Worüber warst du am nervössten?
Susan: Ich liebe es zu kochen, aber ich hatte Angst vor Tofu. Als der 1. Oktober näher rückte. Ich habe diese „Schwesterherausforderung“ als Gelegenheit betrachtet, den Weg zu gehen. Aber der Freizeitkoch oder -bäcker in mir war, nun ja, nicht so begeistert. Meine größte Befürchtung war, dass ich Dinge vermissen würde, nach denen ich mich sehnen würde, aber im Großen und Ganzen sehnte ich mich nach nichts. Bis zum Schluss, als ich ein bisschen Meeresfrüchte wollte.
Darci: Ich wollte in den Urlaub fahren, das wäre also eine Herausforderung. Und ich dachte, dass es eine große Herausforderung wäre, Käse aufzugeben, da sie schlechte Dinge über veganen Käse gehört hatte.
Melinda: Ich hatte generell Probleme mit dem Essen, da ich keine große Köchin bin. Aber ich habe vegane Alternativen gefunden!
Was hast du gefunden, als du pflanzliche Lebensmittel gekauft hast?

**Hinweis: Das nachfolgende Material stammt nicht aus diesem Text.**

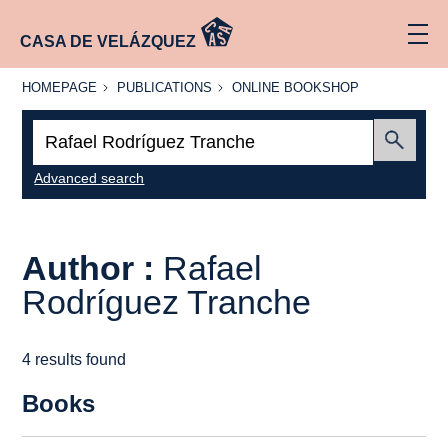
CASA DE VELÁZQUEZ
HOMEPAGE
PUBLICATIONS
ONLINE
HOMEPAGE
PUBLICATIONS
ONLINE BOOKSHOP
BOOKSHOP
Search:
Submit
Advanced search
Author :
Rafael
Rodríguez Tranche
4 results found
Books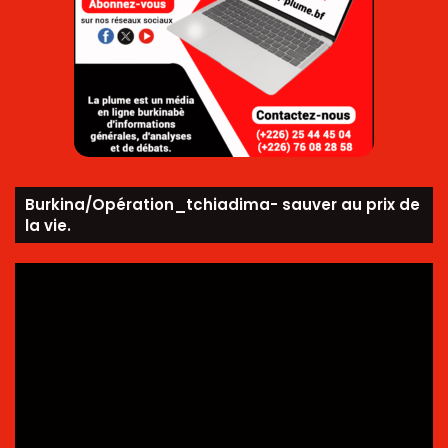
Burkina/Opération_tchiadima- sauver au prix de
la vie.
Lecteur
vidéo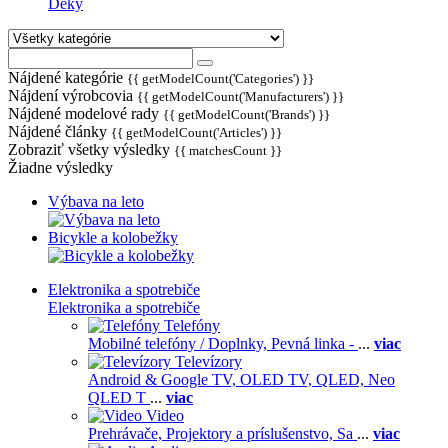
Deky
Nájdené kategórie
{{ getModelCount('Categories') }}
Nájdení výrobcovia
{{ getModelCount('Manufacturers') }}
Nájdené modelové rady
{{ getModelCount('Brands') }}
Nájdené články
{{ getModelCount('Articles') }}
Zobraziť všetky výsledky
{{ matchesCount }}
Žiadne výsledky
Výbava na leto
Bicykle a kolobežky
Elektronika a spotrebiče
Elektronika a spotrebiče
Telefóny
Mobilné telefóny / Doplnky,
Pevná linka -
...
viac
Televízory
Android & Google TV,
OLED TV,
QLED, Neo
QLED T
...
viac
Video
Prehrávače,
Projektory a príslušenstvo,
Sa
...
viac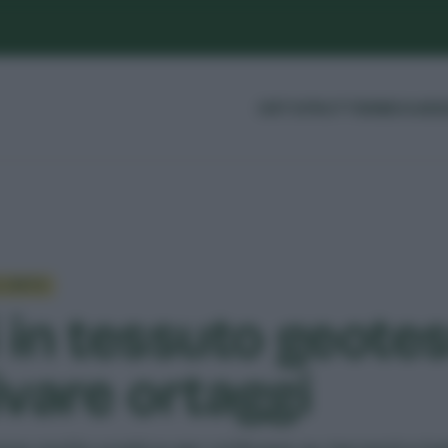
ORTO
FRUTTI
ERBE
GUIDE
 L’ORTO
 in tessuto geotes
ivare ortaggi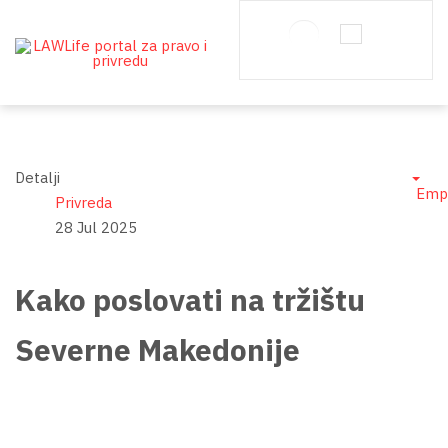
Detalji
Emp
Privreda
28 Jul 2025
Kako poslovati na tržištu
Severne Makedonije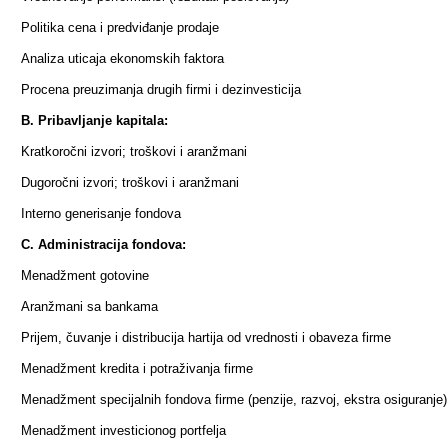
Politika cena i predviđanje prodaje
Analiza uticaja ekonomskih faktora
Procena preuzimanja drugih firmi i dezinvesticija
B. Pribavljanje kapitala:
Kratkoročni izvori; troškovi i aranžmani
Dugoročni izvori; troškovi i aranžmani
Interno generisanje fondova
C. Administracija fondova:
Menadžment gotovine
Aranžmani sa bankama
Prijem, čuvanje i distribucija hartija od vrednosti i obaveza firme
Menadžment kredita i potraživanja firme
Menadžment specijalnih fondova firme (penzije, razvoj, ekstra osiguranje)
Menadžment investicionog portfelja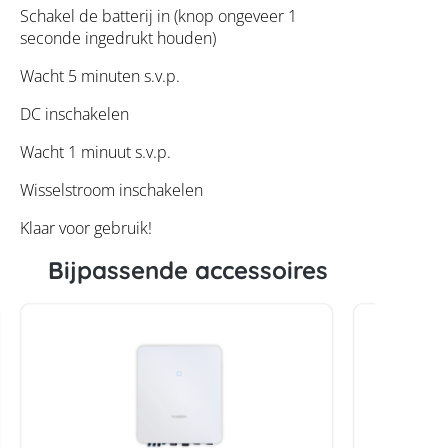
Schakel de batterij in (knop ongeveer 1
seconde ingedrukt houden)
Wacht 5 minuten s.v.p.
DC inschakelen
Wacht 1 minuut s.v.p.
Wisselstroom inschakelen
Klaar voor gebruik!
Bijpassende accessoires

Susan: Mein Einkaufswagen sieht viel hübscher aus, voller Grün, Gelb, Lila, Rot und Orange. Frühstück und Mittagessen waren einfach: Haferflocken mit Beeren und Mandeln oder Avocado-Toasts und rohes Gemüse, Humus und Beeren, Obst oder Nüsse waren meine Go-Tos. Jeni’s Scoop Shops haben D-licious tagebuchfreie Angebote!!
Wie war deine Energie?
Melinda: Ich fühlte mich besser, wenn ich pflanzlich aß, aber das tue ich immer
Susan: Ich stimme zu! Im Allgemeinen fühle ich mich nach einer pflanzlichen Mahlzeit besser, ich habe bemerkt, dass ich an arbeitsreichen Tagen tendenziell mehr Energie habe (kein Einbruch am Nachmittag) und ich schlafe besser.
Darci: Meine Energie fühlte sich stabiler an. Ich hatte einfach keine Höhen und Tiefen. Die ersten paar Tage fühlte ich mich total energetisiert. Und das hat sich nicht geändert. Ich hatte mehr Energie denn je.